Three HRC grants



Professors Guilford, Day, and Lamont

Biochemistry staff have been awarded three Health Research Council grants totaling over seven million dollars in the most recent funding round.

Professor Parry Guilford receives $4,971,155 over five years for "Reducing the burden of gastric cancer in New Zealand"

Gastric (stomach) cancer is the 2nd greatest cause of cancer death worldwide. In New Zealand, it is remarkable for its incidence in Maori and Pacific people being three-fold greater than in non-Maori. It is clear that a significant proportion of the gastric cancer burden in New Zealand could be avoided by an improved understanding of environmental and genetic risk factors, better diagnostic methods, more accurately targeted treatments and improvements in health delivery mechanisms. These gains will have particularly benefit for our highest risk populations, thereby reducing health inequalities. In this research, our goal is to reduce the burden of gastric cancer in vulnerable New Zealand populations through a series of linked, multidisciplinary projects.

Professor Catherine Day, receives $1,185,038 over three years for "Integration of inflammatory signalling by TNF receptor associated factors"

Initiation and resolution of inflammation is essential for cellular homeostasis, and aberrations are associated with a range of diseases. Regulation of inflammation relies on signals transmitted from receptors on the surface of cells to the nucleus. Often, several cell surface receptors act in combination to elicit a particular inflammatory response. TNF receptor associated factors (TRAFs) are a key family of proteins that recognise many different activated receptors, and translate their signals into an appropriate response. Improper TRAF signalling is implicated in cancer, chronic inflammatory disorders and immune deficiency. The proposed project will investigate precisely how TRAF proteins function in combination with each other to reliably integrate inflammatory signals. This work will provide fundamental knowledge about the mechanisms of inflammatory signalling, identify possible molecular targets for cancer and chronic inflammation, and explain how existing therapies that target immune receptors control downstream signalling pathways might be used for maximum benefit.

Professor Iain Lamont receives $1,151,504 over three years for "Unmasking genes for antibiotic resistance in a superbug"
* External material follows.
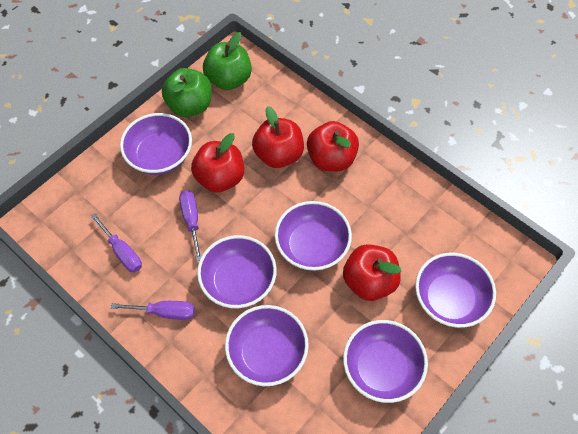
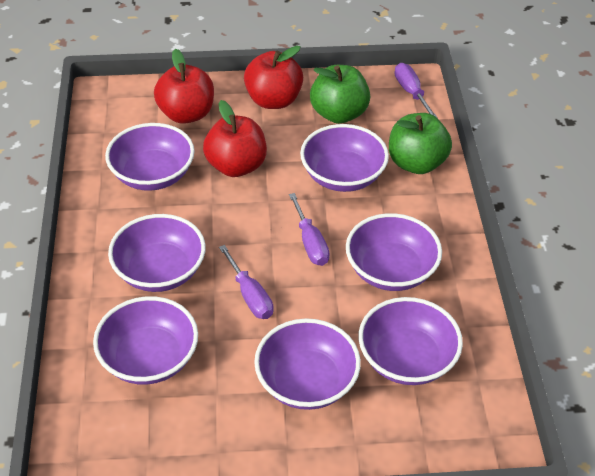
purple bowl: 6 -> 7
red apple: 4 -> 3

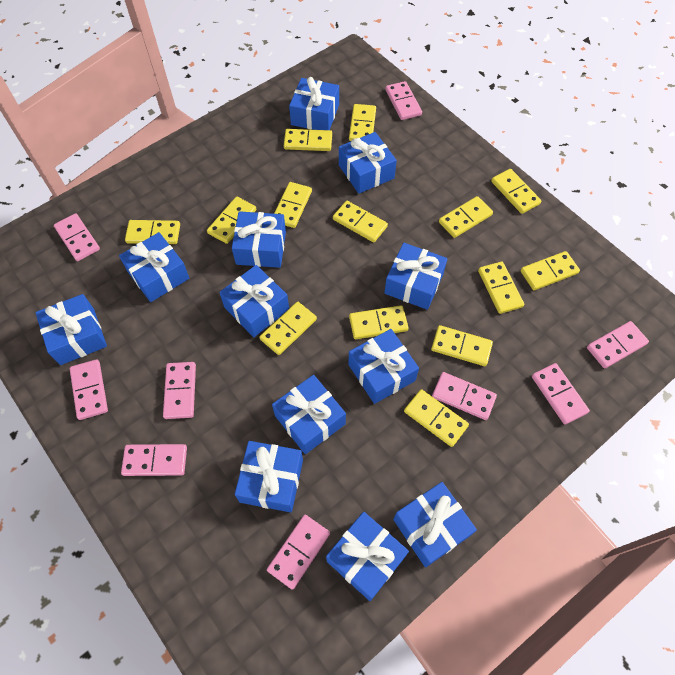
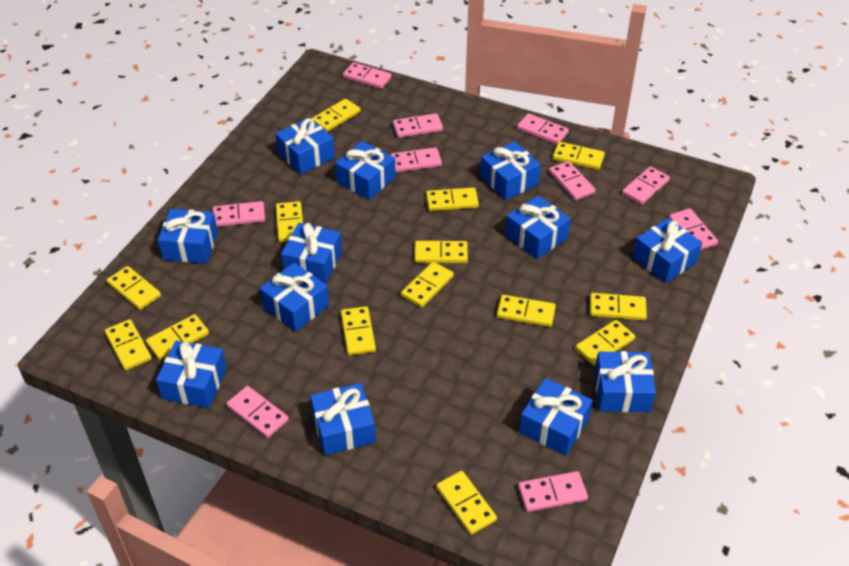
pink domino: 9 -> 10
The rapid rise of superbugs, bacteria that are resistant to all available antibiotics, is an increasing threat to health with the potential to overwhelm the healthcare system. However, our understanding of how bacteria resist antibiotics is far from complete. During infection the superbug Pseudomonas aeruginosa undergoes multiple mutations and evolves very high antibiotic resistance but only a subset of the mutations causing resistance have been identified. In this research we will obtain the first full overview of mutational events that result in high-level resistance. We will do so by developing highly resistant mutants of P. aeruginosa under controlled laboratory conditions, comparing the underlying mutations with those that occur during infection, and determining the effects of key mutations in a mouse model of infection. The results will provide a major step forward in understanding how bacteria resist antibiotics and may lead to improved treatment regimens for P. aeruginosa and other superbugs.